● **Task objective**
Please write out the reagent recipes text word for word, beginning at the words "13. Gelling solution" and stopping after the words "be mixed beforehand.".

13. Gelling solution

    Note: 4-HT, TEMED, and APS should be added sequentially, in the order they are listed, per individual sample. This solution should not be mixed beforehand.

    Reagent	Final concentration	Quantity or Volume
    Monomer solution	n/a	376 μL
    0.5% 4-HT stock solution	0.01%	8 μL
    10% TEMED stock solution	0.2%	8 μL
    10% APS stock solution	0.2%	8 μL
    Total	n/a	400 μL

    
    

14. Digestion buffer

    Note: Prepare 5 mL aliquots of this and store at -20 °C for up to one year.

    Reagent	Final concentration	Quantity or Volume
    1 M Tris (pH 8.0)	50 mM	2.5 mL
    0.5 M EDTA	1 mM	0.1 mL
    Triton X-100	0.5% (v/v)	0.25 mL
    5 M NaCl stock solution	0.5 M	5 mL
    Cell culture–grade water	n/a	42.15 mL
    Total	n/a	50 mL

    
    

15. Proteinase K solution (8 U/mL)

    Note: Proteinase K should only be added prior to the digestion step. Do not freeze with digestion buffer for storage.

    Reagent	Final concentration	Quantity or Volume
    Proteinase K, >600 U/mL	8 U/mL	3.3 μL
    Digestion buffer	n/a	246.7 μL
    Total	n/a	250 μL

    
    

16. 70% ethanol

    Reagent	Final concentration	Quantity or Volume
    Ethanol	70%	35 mL
    Cell culture–grade water	n/a	15 mL
    Total	n/a	50 mL

    
    

Laboratory supplies

1. Fine Science Tools Dumont #4 forceps 0.13 × 0.08 mm, 11 cm (Fisher Scientific, catalog number: NC9091939)

Quiz items based on charts:
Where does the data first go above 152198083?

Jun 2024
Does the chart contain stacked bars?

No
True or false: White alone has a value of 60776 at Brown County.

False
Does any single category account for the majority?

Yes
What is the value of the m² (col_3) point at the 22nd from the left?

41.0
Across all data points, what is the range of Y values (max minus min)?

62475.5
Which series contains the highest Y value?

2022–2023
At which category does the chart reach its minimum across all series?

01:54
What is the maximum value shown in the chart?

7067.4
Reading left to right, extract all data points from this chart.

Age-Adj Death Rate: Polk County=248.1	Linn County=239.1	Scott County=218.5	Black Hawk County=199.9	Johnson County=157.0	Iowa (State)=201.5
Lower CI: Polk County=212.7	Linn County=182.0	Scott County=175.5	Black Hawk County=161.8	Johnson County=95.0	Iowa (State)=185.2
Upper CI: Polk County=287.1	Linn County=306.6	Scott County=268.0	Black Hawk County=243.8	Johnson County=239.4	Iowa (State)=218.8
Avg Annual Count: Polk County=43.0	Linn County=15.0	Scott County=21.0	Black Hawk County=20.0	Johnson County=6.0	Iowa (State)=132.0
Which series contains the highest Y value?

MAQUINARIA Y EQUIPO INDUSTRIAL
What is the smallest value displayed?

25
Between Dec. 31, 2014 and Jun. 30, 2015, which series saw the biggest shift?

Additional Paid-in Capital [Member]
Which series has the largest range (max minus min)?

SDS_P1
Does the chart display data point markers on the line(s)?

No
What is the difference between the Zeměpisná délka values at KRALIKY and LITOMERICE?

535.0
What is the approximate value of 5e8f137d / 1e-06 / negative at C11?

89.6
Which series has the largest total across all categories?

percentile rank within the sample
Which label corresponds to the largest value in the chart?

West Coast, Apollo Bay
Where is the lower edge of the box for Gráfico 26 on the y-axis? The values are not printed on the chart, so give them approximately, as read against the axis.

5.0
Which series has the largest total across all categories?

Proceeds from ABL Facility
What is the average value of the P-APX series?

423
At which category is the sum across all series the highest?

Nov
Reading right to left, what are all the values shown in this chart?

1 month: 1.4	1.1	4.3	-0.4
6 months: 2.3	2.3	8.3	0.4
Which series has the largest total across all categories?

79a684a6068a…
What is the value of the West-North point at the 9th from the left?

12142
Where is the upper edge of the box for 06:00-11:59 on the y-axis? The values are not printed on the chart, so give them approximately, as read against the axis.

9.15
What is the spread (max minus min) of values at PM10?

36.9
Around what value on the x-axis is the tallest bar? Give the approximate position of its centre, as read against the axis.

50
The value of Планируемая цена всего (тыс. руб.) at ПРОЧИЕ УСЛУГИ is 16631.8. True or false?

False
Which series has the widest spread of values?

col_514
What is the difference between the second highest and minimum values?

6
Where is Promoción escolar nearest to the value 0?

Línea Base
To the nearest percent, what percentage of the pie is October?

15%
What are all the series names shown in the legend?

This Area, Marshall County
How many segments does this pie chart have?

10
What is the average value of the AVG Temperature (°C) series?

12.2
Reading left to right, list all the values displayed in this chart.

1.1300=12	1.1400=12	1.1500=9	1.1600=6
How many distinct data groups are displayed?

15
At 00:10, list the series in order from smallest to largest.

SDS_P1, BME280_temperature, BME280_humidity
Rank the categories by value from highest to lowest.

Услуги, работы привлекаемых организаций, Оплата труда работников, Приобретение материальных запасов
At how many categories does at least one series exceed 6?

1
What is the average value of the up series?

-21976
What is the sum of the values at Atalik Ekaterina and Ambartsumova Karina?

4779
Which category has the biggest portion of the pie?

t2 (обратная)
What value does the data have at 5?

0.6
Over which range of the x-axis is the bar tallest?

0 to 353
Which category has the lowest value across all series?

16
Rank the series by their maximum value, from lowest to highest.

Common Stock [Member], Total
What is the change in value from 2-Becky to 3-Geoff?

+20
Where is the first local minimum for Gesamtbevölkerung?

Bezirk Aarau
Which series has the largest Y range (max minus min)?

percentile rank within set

● **Finished task**
13. Gelling solution

    Note: 4-HT, TEMED, and APS should be added sequentially, in the order they are listed, per individual sample. This solution should not be mixed beforehand.